Monsieur le Président,
Le sort d'un peuple et d'un pays dépend de notre capacité à agir pour que la mission de paix des Nations unies puisse être menée à bien.
Telle est la raison de ma présence aujourd'hui ; la France, que lient à l'Afrique des liens anciens d'amitié et de solidarité devait mobiliser son énergie au service d'un peuple martyr.
Il est aujourd'hui essentiel que son effort soit relayé par l'ensemble de la communauté internationale.

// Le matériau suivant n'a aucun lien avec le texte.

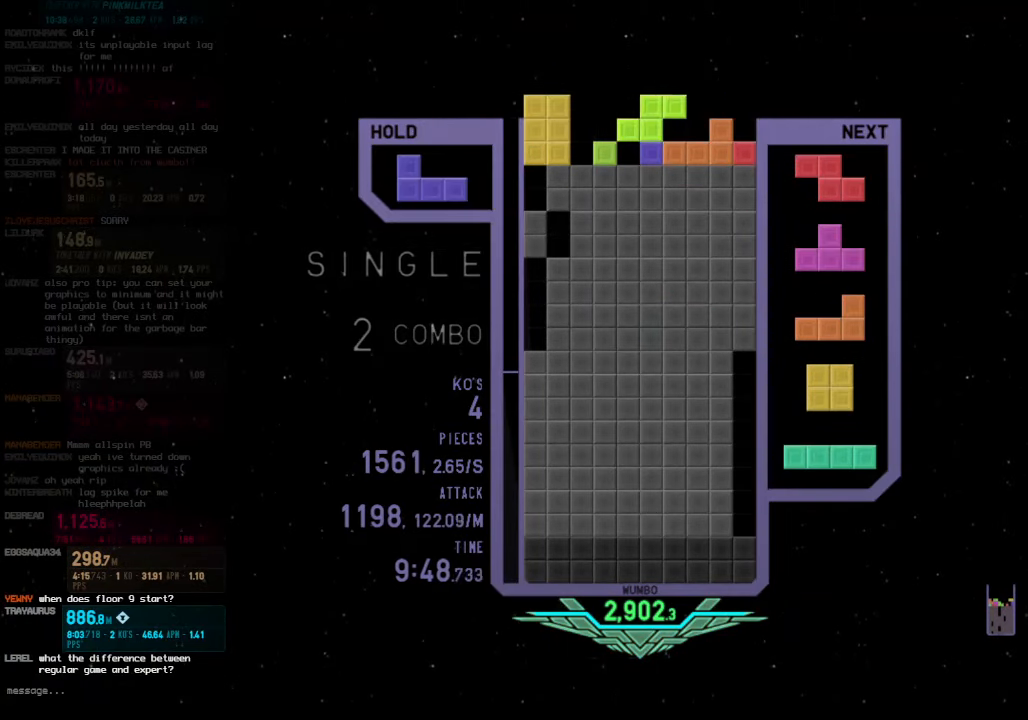
{"keys": ["right"], "events": [[100, "right", "down"], [134, "c", "down"], [300, "c", "up"], [367, "x", "down"], [434, "x", "up"]]}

Le Président Senghor se faisait, il y a quelques années, l'avocat de "la civilisation de l'Universel". C'est cette civilisation qui doit inspirer notre Organisation et nous amener à agir en faveur de tel ou tel pays non point en fonction de sa taille, de sa richesse ou de sa culture, mais tout simplement parce qu'il est égal en droit à tous les autres et parce qu'il est dans le besoin. Tel est le cas du Rwanda aujourd'hui, un pays dévasté, une population déchirée et déracinée. Si nous savons répondre à l'appel à la justice et à la solidarité qu'il nous lance, notre communauté internationale aura franchi un nouveau pas vers une société internationale où le droit soit mieux respecté, une société plus juste.
Je vous remercie, Monsieur le Président.